Released today, 11.6b resolves an issue in Catalyst 11.6 that causes a blue screen of death when connecting your display to a Radeon HD graphics card via HDMI or DisplayPort. It also fixes an issue with screen flickering on idle systems as well as mouse pointer corruption. As always, AMD's hotfixes are provided "as is" with no official support from the company. In other words, proceed at your own risk: 11.6a for Windows XP 32/64-bit, 11.6a for Windows Vista/7 32/64-bit, 11.6b for Windows XP 32/64-bit, 11.6b for Windows Vista/7 32/64-bit.

Although Catalyst 11.7 isn't officially available yet, a prerelease build reportedly contains some codenames for AMD's upcoming Southern Islands GPUs. Due sometime in the second half of this year (presumably under the Radeon HD 7000 branding), AMD's next-generation graphics chips will use a 28nm fabrication (down from 40nm). Catalyst 11.7 revealed the internal names of four GPU families: New Zealand, Tahiti, Thames, and Lombok. Naturally, details are slim on these parts, but 3DCenter.org offers its interpretation of the new classes.

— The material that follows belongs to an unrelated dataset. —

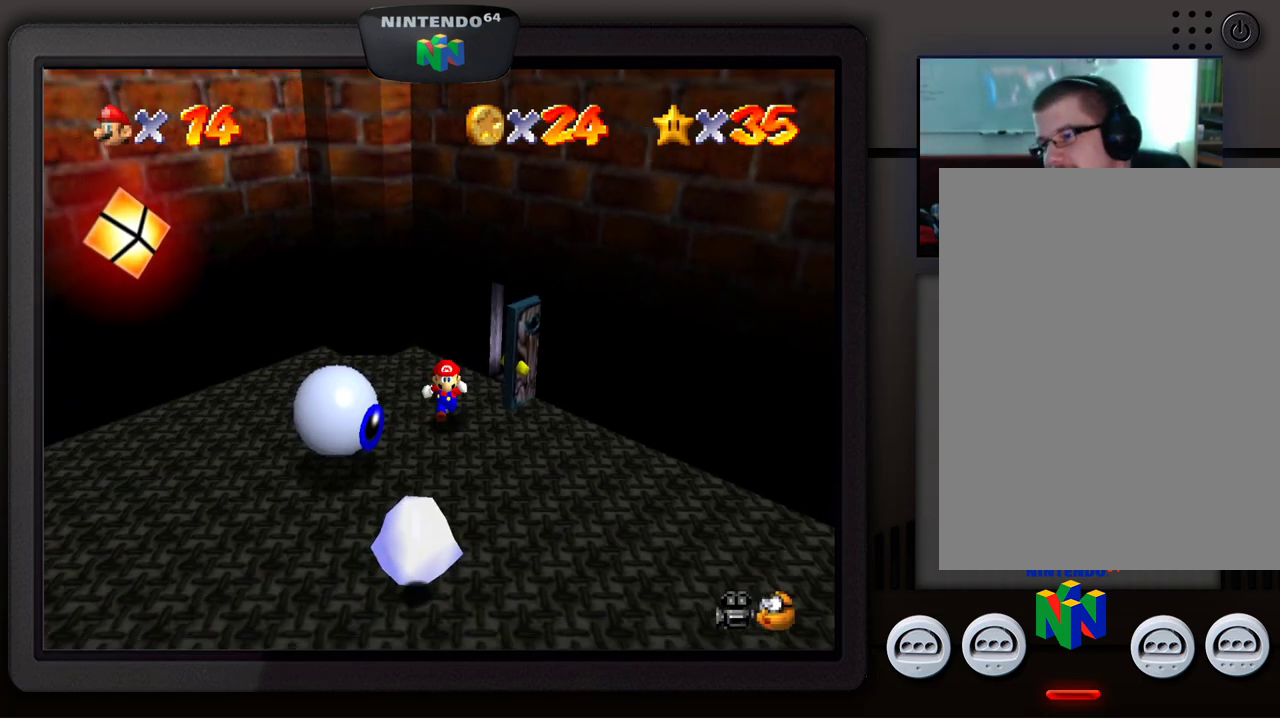
{"buttons": ["A"], "left_stick": "down", "events": [[233, "A", "down"]]}
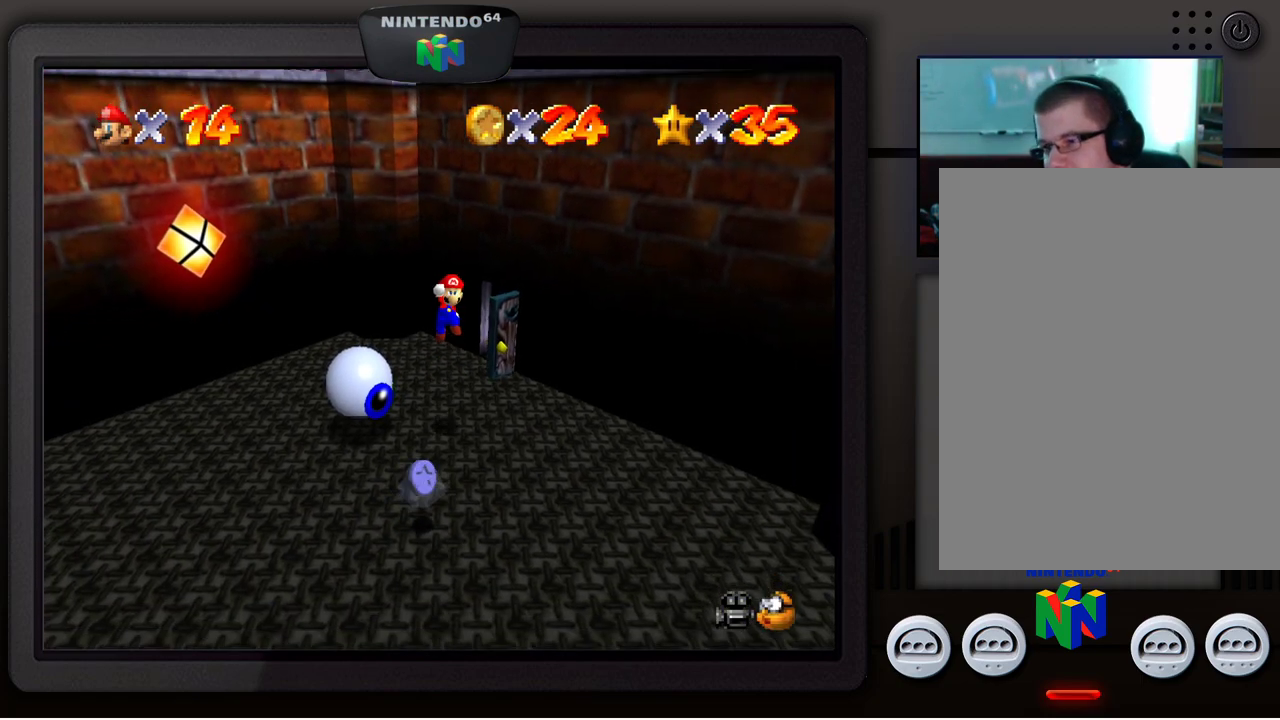
{"buttons": ["Z"], "left_stick": "down-left", "events": [[250, "A", "up"], [267, "left_stick", "down-left"], [417, "Z", "down"]]}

It's believed that Tahiti will be the new high-end GPU available in two versions: Tahiti Pro and Tahiti XT. New Zealand is expected to be a dual-chip solution with two Tahiti GPUs strapped to a single board. Things become less clear with Thames and Lombok. The former is believed to be a low-cost mobile chip with three variants: Thames LE, Thames Pro and Thames XT/GL. Assuming that's accurate, then the latter is probably AMD's mainstream/performance part. It's expected to come in at least three flavors: Lombok Pro, Lombok XT, and Lombok XL.